(Structured pose outputs)
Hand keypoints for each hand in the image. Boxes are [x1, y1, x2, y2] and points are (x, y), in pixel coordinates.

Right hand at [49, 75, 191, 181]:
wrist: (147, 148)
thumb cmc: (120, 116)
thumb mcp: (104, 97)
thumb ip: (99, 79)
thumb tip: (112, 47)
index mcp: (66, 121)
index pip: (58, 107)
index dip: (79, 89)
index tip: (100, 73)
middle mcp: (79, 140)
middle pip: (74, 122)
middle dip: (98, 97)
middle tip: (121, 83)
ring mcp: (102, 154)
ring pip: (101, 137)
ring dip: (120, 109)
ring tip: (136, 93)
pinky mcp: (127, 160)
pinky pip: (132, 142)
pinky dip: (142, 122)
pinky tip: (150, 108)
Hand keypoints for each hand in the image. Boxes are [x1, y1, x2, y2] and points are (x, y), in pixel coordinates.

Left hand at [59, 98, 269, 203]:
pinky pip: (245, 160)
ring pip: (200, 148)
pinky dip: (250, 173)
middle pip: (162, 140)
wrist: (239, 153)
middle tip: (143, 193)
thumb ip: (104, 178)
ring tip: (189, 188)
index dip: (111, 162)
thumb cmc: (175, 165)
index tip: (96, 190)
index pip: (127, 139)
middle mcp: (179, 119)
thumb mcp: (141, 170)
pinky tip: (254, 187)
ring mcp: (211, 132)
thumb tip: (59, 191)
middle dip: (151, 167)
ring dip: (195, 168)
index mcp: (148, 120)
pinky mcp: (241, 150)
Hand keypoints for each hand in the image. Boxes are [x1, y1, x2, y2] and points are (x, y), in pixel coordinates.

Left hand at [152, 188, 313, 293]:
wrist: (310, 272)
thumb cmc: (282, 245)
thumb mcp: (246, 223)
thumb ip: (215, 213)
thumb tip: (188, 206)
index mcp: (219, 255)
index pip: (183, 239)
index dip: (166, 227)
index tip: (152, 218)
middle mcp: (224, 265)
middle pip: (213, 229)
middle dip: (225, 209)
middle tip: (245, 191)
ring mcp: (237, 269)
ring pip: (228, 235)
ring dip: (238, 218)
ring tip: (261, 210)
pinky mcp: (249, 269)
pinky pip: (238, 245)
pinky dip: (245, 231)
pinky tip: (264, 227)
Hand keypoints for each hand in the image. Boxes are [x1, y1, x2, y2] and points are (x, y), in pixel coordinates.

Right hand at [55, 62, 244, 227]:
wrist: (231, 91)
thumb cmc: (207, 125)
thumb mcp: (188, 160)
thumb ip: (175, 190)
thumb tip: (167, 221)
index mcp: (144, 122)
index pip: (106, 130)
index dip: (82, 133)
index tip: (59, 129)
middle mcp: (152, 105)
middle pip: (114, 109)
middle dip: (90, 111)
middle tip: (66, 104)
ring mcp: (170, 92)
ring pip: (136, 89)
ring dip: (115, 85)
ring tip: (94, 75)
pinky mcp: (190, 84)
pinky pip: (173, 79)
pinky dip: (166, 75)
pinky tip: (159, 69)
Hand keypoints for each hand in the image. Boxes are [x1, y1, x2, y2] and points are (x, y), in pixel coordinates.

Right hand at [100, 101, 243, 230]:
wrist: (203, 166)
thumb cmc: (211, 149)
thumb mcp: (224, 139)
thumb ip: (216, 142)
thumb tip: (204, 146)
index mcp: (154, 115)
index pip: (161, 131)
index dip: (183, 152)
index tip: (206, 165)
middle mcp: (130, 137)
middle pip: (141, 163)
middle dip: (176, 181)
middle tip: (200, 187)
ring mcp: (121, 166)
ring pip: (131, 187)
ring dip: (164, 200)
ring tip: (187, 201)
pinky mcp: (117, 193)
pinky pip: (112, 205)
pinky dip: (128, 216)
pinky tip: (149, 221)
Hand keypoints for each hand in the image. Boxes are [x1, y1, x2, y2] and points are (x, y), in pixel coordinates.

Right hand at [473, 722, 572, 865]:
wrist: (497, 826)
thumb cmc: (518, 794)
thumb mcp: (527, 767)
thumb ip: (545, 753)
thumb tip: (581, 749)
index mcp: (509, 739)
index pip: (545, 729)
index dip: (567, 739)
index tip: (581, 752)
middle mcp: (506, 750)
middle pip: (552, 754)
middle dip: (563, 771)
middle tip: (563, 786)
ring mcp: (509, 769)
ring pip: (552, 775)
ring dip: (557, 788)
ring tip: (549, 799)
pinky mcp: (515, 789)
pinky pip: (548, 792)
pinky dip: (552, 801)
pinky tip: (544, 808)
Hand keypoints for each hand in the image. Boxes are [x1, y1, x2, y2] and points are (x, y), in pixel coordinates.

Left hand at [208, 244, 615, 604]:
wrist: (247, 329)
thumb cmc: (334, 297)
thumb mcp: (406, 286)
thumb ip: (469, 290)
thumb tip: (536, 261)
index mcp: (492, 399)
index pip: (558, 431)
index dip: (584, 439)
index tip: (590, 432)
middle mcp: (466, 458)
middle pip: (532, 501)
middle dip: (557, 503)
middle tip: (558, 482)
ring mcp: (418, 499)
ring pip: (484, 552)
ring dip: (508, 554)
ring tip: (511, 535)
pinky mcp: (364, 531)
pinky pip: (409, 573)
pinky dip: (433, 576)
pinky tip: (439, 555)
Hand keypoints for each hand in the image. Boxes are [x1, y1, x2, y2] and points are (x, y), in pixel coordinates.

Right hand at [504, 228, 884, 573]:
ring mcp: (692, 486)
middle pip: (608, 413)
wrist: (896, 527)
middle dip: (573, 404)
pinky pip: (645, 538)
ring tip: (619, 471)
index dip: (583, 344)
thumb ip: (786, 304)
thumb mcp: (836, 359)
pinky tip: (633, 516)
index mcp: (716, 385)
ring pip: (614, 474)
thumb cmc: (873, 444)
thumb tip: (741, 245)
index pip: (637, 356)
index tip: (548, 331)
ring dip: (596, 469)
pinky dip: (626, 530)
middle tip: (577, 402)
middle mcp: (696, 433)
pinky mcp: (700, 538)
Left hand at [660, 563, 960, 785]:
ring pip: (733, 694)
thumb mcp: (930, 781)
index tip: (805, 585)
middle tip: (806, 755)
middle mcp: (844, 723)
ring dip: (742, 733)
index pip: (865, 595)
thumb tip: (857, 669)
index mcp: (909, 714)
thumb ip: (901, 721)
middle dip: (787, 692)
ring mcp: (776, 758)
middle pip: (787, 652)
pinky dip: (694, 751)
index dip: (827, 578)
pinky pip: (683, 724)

Exercise – With the first line being the one containing "wrist: (239, 153)" and the last line the one containing "thumb tip: (167, 221)", transcribe exactly the lines above that fall in that range.

Task solution –
wrist: (239, 153)
middle tip: (143, 193)
thumb ip: (104, 178)
ring tip: (189, 188)
index dip: (111, 162)
thumb cmc: (175, 165)
index tip: (96, 190)
index pip: (127, 139)
middle mcp: (179, 119)
thumb mcp: (141, 170)
pinky tip: (254, 187)
ring mcp: (211, 132)
thumb tip: (59, 191)
middle dip: (151, 167)
ring dip: (195, 168)
index mcp: (148, 120)
pinky mcp: (241, 150)
Hand keypoints for each hand in the image. Boxes are [x1, y1, x2, y2] and points are (x, y), in pixel coordinates.

Left hand at [152, 188, 313, 293]:
wrist: (310, 272)
thumb cmc: (282, 245)
thumb mcp: (246, 223)
thumb ip: (215, 213)
thumb tip: (188, 206)
index mcp: (219, 255)
index pip: (183, 239)
index dip: (166, 227)
index tip: (152, 218)
middle mcp: (224, 265)
middle pip: (213, 229)
middle dip: (225, 209)
middle tip: (245, 191)
ring mcp: (237, 269)
ring pip: (228, 235)
ring dip: (238, 218)
ring tip: (261, 210)
pinky mcp: (249, 269)
pinky pip: (238, 245)
pinky dip: (245, 231)
pinky tip: (264, 227)
Hand keypoints for each hand in the image. Boxes are [x1, y1, x2, y2] and points are (x, y), in pixel coordinates.

Right hand at [55, 62, 244, 227]:
wrist: (231, 91)
thumb cmc: (207, 125)
thumb mcp: (188, 160)
thumb ip: (175, 190)
thumb tip: (167, 221)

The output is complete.